Given entries Start Marker
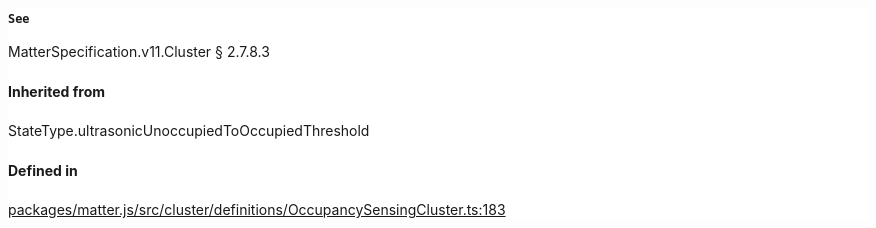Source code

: **`See`**

MatterSpecification.v11.Cluster § 2.7.8.3

#### Inherited from

StateType.ultrasonicUnoccupiedToOccupiedThreshold

#### Defined in

[packages/matter.js/src/cluster/definitions/OccupancySensingCluster.ts:183](https://github.com/project-chip/matter.js/blob/c0d55745d5279e16fdfaa7d2c564daa31e19c627/packages/matter.js/src/cluster/definitions/OccupancySensingCluster.ts#L183)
Given entries End Marker
▶ What the exercise asks:
Reproduce the records above word for word, omitting the pictures from your answer.

▶ Exercise answer:
Source code

: **`See`**

MatterSpecification.v11.Cluster § 2.7.8.3

#### Inherited from

StateType.ultrasonicUnoccupiedToOccupiedThreshold

#### Defined in

[packages/matter.js/src/cluster/definitions/OccupancySensingCluster.ts:183](https://github.com/project-chip/matter.js/blob/c0d55745d5279e16fdfaa7d2c564daa31e19c627/packages/matter.js/src/cluster/definitions/OccupancySensingCluster.ts#L183)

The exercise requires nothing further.